++++ PROVIDED TEXT ++++
Critical care decisions in fetal and neonatal medicine: ethical issues
The context for decision making in fetal and neonatal care
3.1 In fetal and neonatal medicine, there are several stages at which decisions have to be made that may determine whether a baby lives or dies. How such decisions are made, and the way in which ethical principles guide decision making are the focus of this Report. Yet ethical principles cannot be considered in isolation if they are to make a difference to practice. For example, we concluded in Chapter 2 that a baby’s best interests are central to decision making. However, his or her interests are bound up with those of his or her family and can be
difficult to determine in isolation. It is therefore essential that the medical, social and legal frameworks for critical care decisions before and after birth are well understood. That is the purpose of this chapter.
3.2 We begin by considering how rates of infant survival and low birthweight have changed over the past 50 years. We then set out the clinical context for pregnancy, birth, babies born at the borderline of viability,1and for babies where complications or abnormalities are present after birth. Following this, we consider how social and cultural factors may influence families and healthcare professionals in decision making. Some of the possible consequences of critical care decisions for a child and his or her family, including practical issues upon leaving hospital, coming to terms with possible disability, and the impact on his or her quality of life, are described. Finally, we present a brief outline of the economic and legal context.
Footnotes1 In this Report we use the term ‘borderline of viability’ to refer to babies born up to 25 weeks, six days of gestation. By convention, the number of weeks of gestation refers to the period from the first to the last day of that week. For example ‘at 23 weeks’ means from 23 weeks to 23 weeks, six days of gestation (161–167 days of gestation).
++++ MATERIAL SHOWN ++++
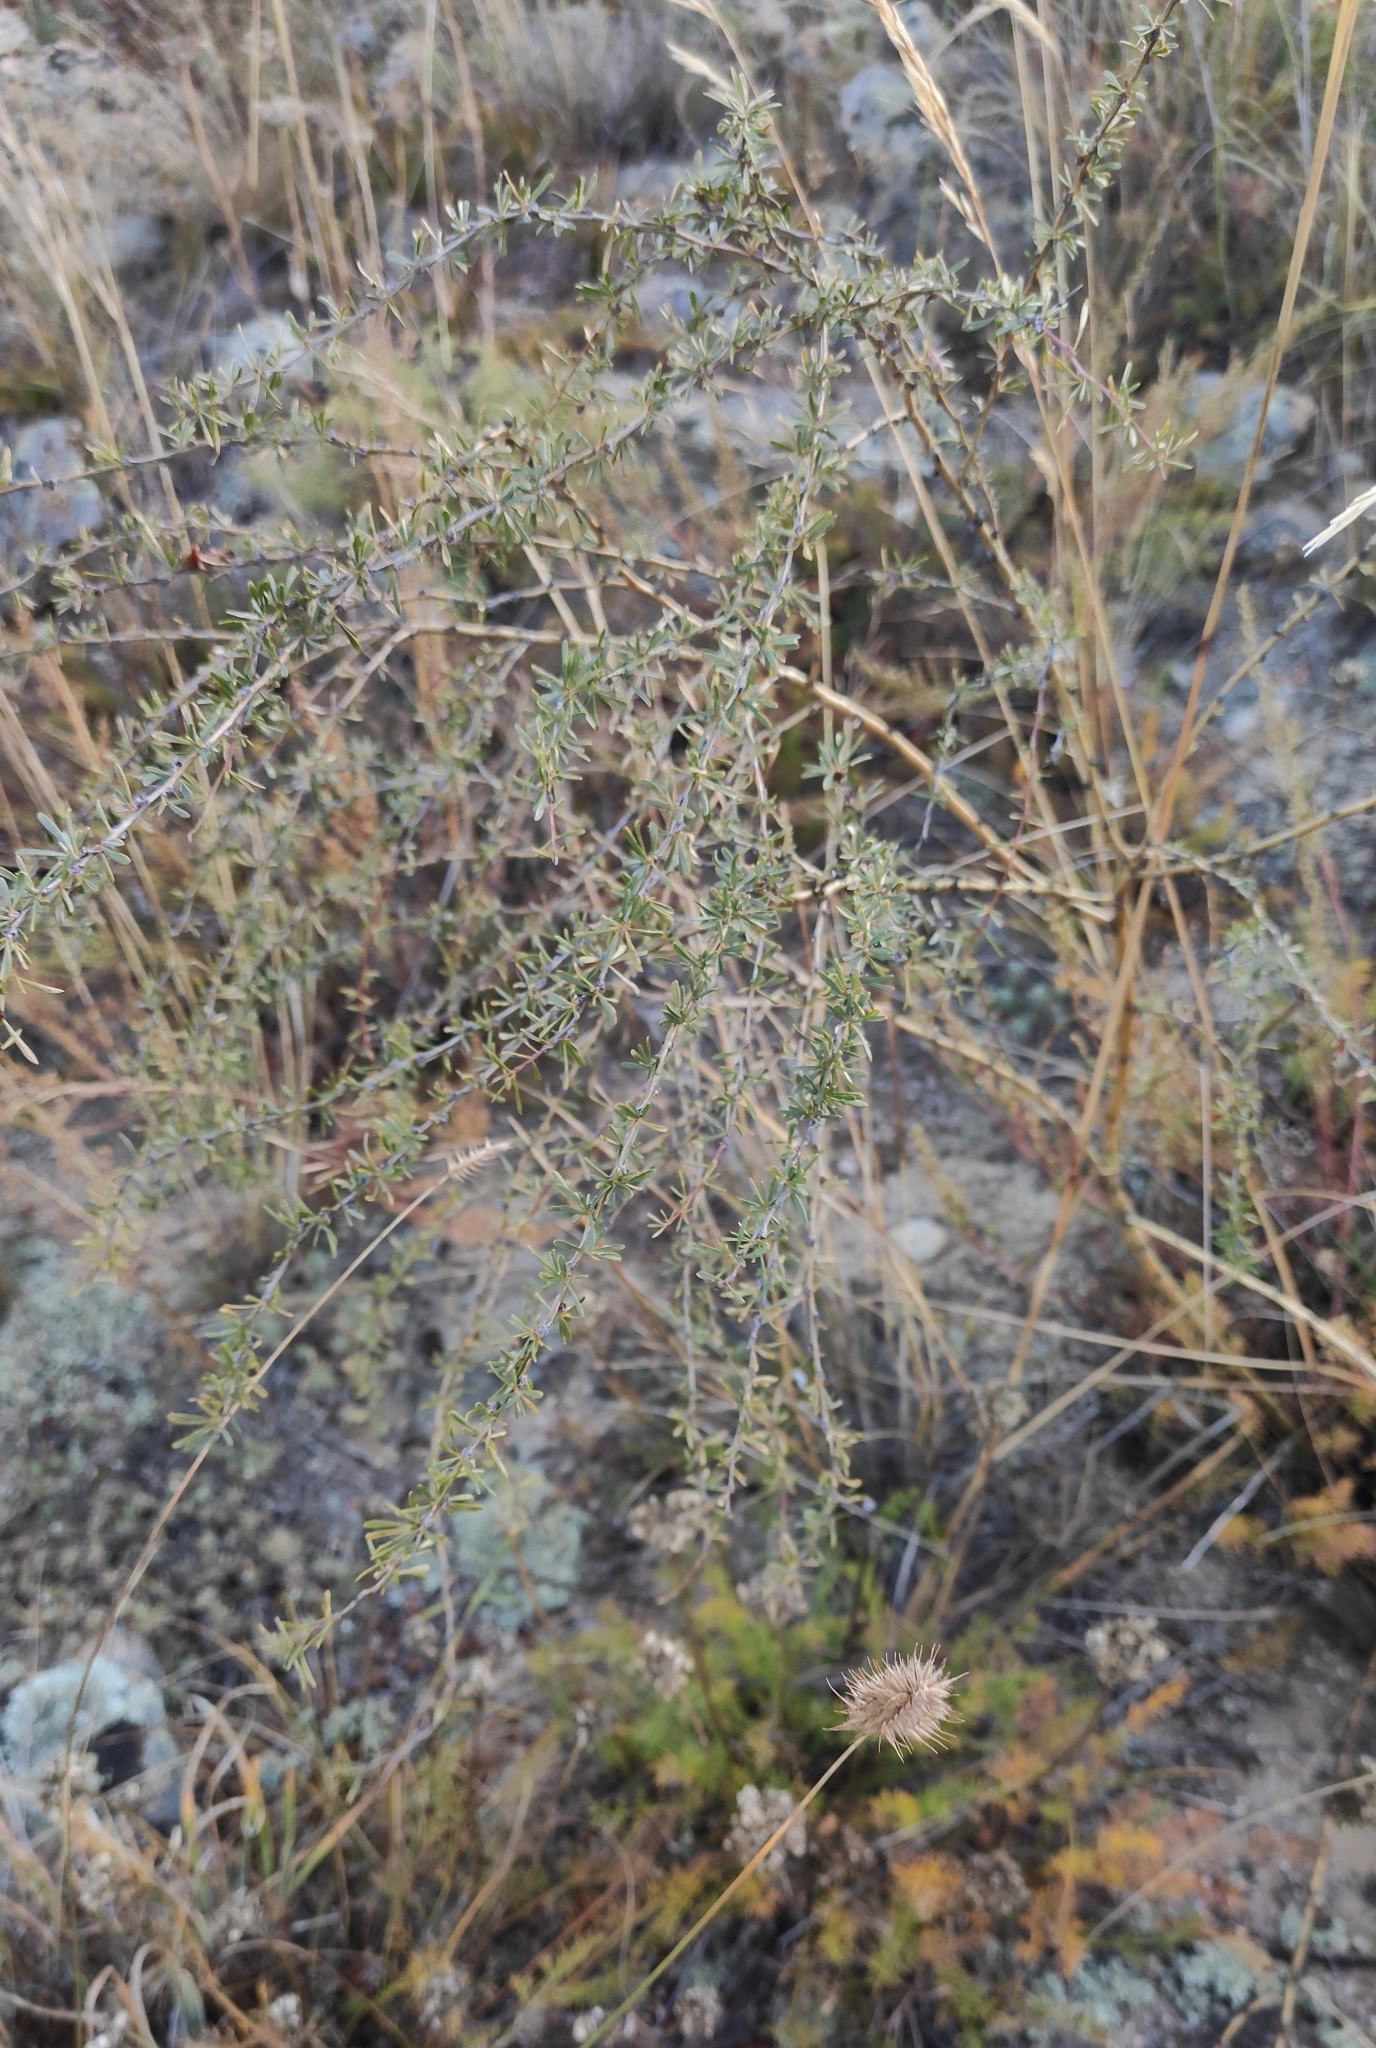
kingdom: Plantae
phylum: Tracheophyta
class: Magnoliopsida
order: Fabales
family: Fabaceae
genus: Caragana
++++
++++ MATERIAL SHOWN ++++
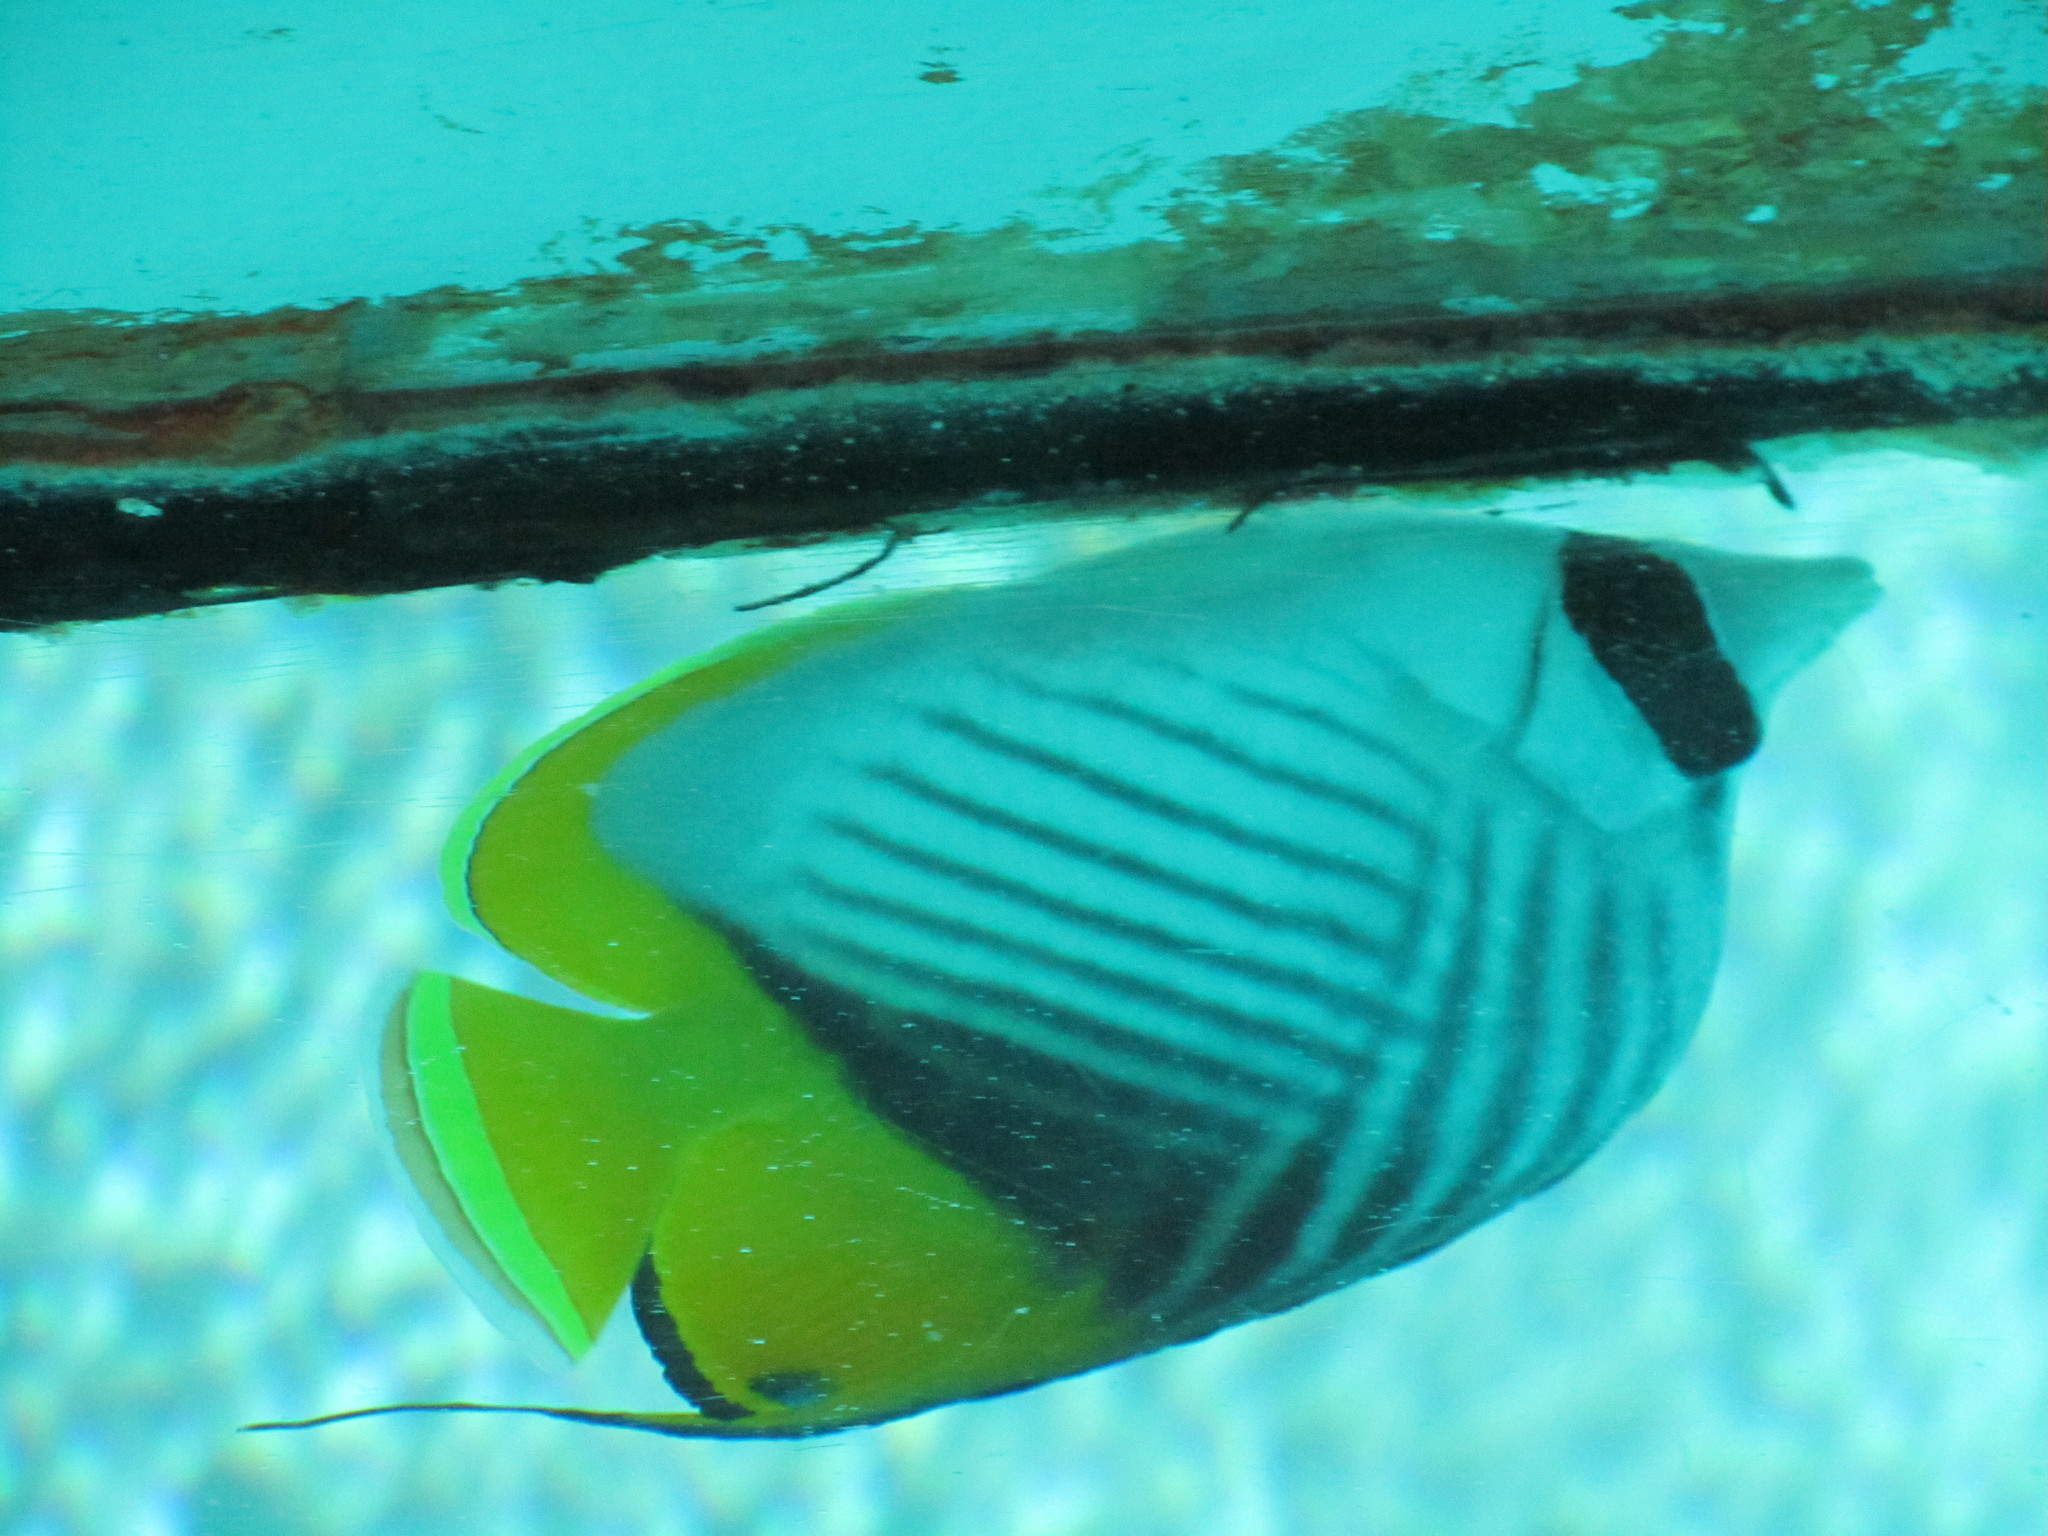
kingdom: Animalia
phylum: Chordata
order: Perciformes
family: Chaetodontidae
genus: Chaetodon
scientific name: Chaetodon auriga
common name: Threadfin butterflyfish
++++
++++ MATERIAL SHOWN ++++
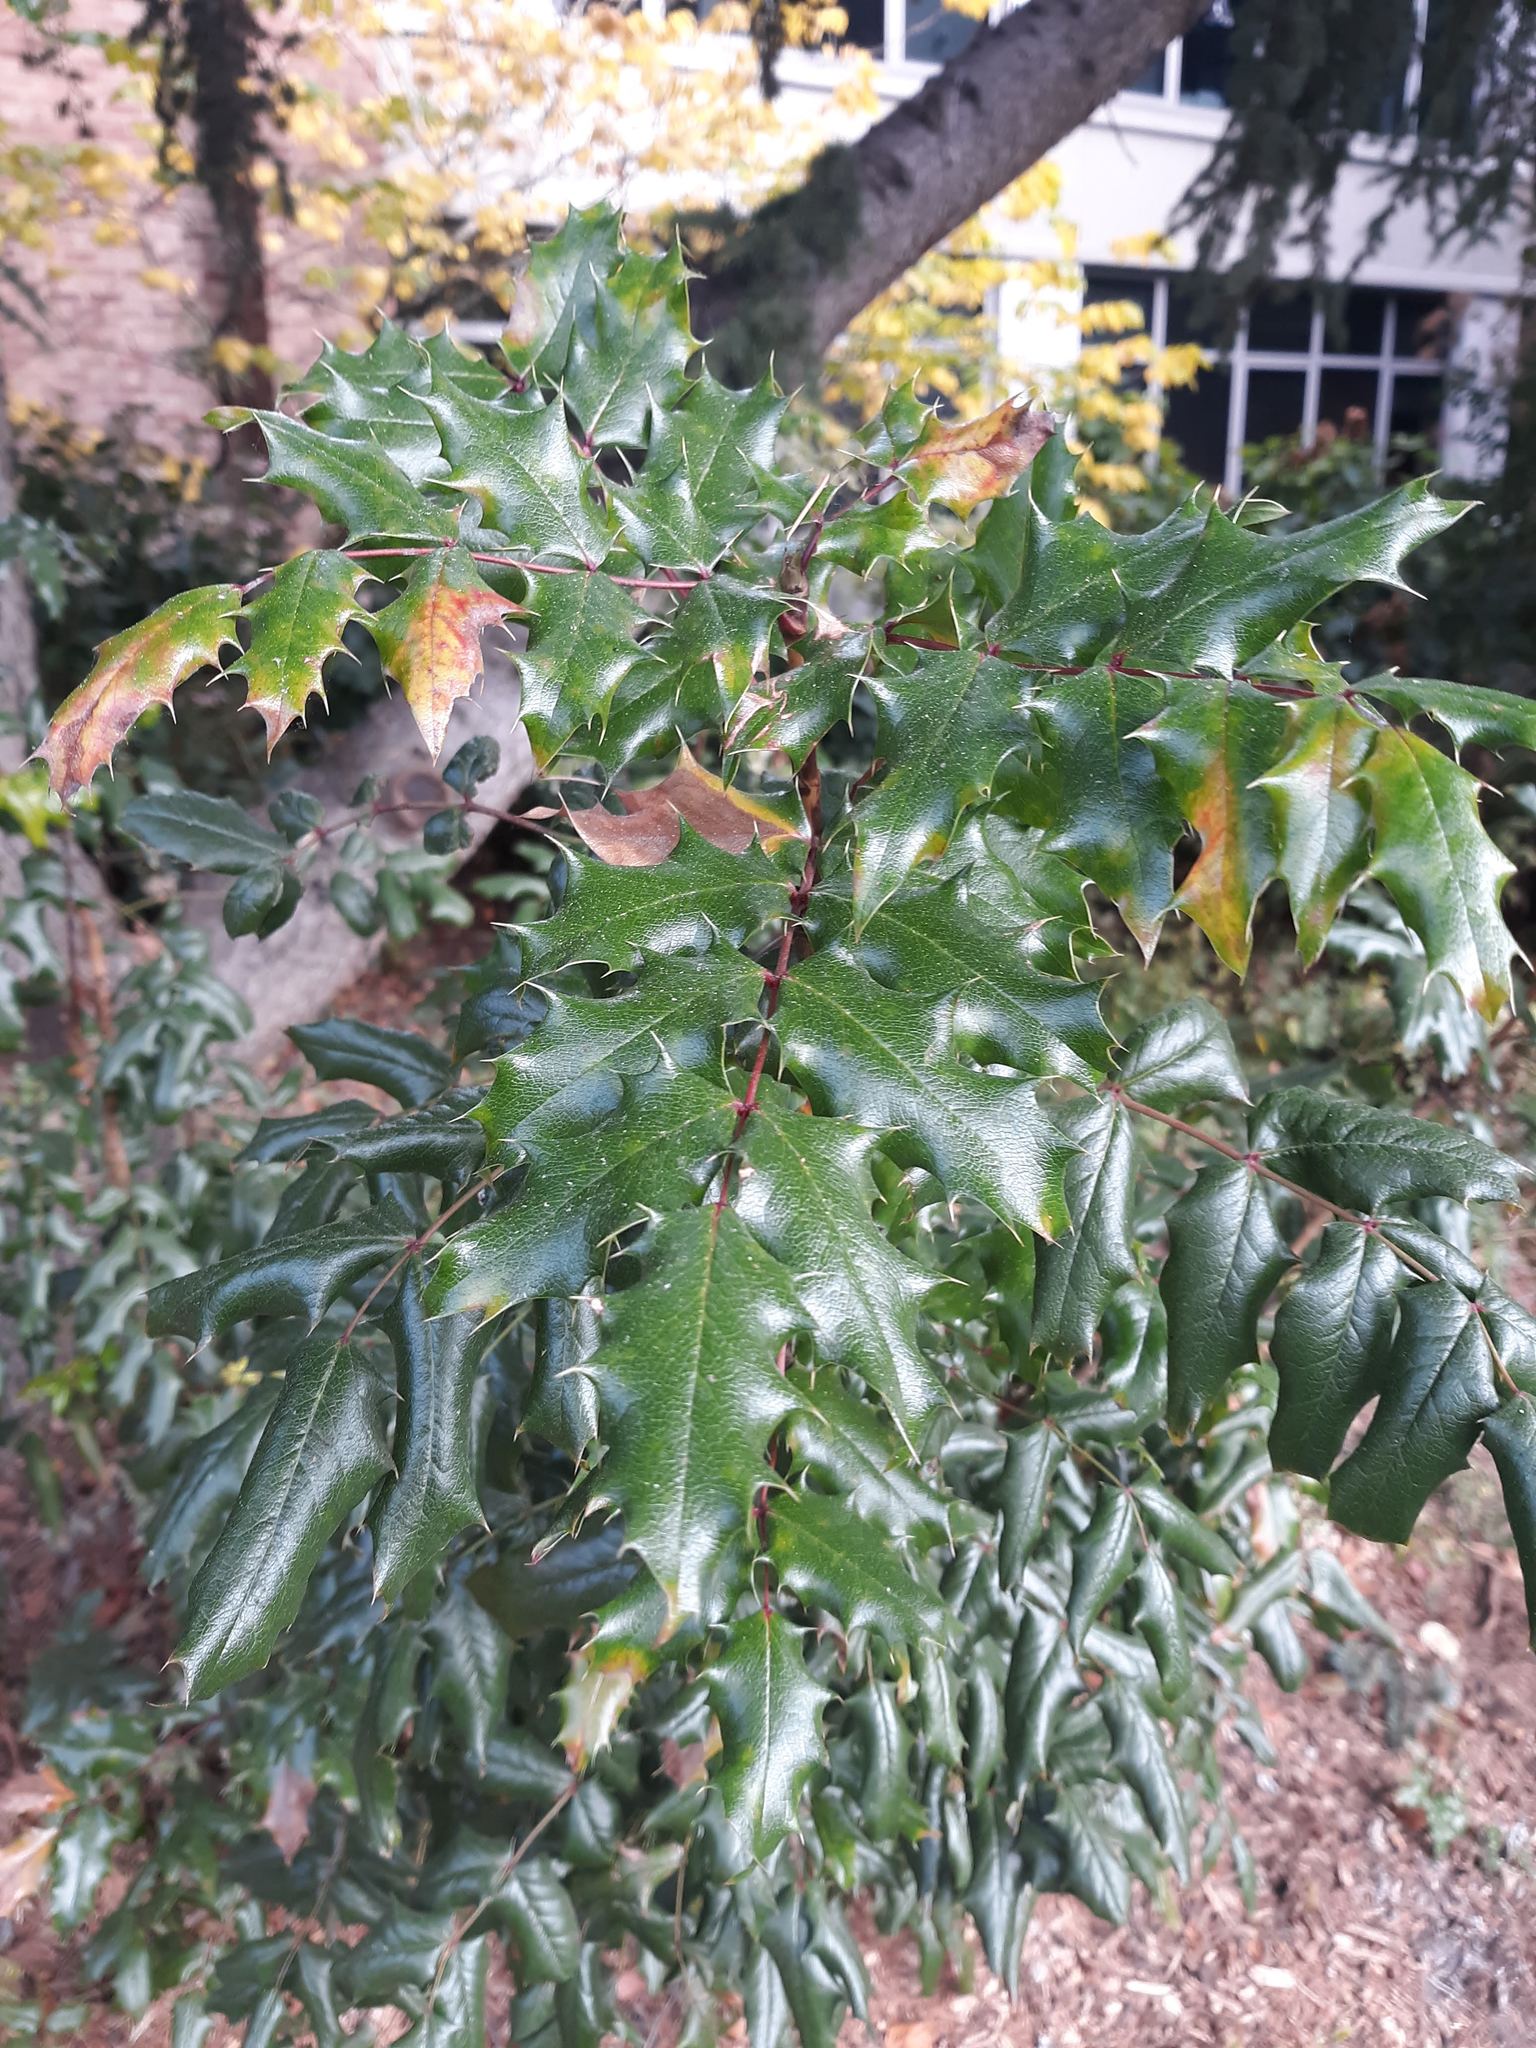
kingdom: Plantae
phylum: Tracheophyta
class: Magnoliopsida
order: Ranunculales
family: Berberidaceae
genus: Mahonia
++++
**WHAT NEEDS TO BE DONE**
Repeat the passage from the report on fetal and neonatal care word for word, from "Footnotes1 In this" to "days of gestation).". The listing was taken from a different source than the report on fetal and neonatal care.

**EXERCISE RESULT**
Footnotes1 In this Report we use the term ‘borderline of viability’ to refer to babies born up to 25 weeks, six days of gestation. By convention, the number of weeks of gestation refers to the period from the first to the last day of that week. For example ‘at 23 weeks’ means from 23 weeks to 23 weeks, six days of gestation (161–167 days of gestation).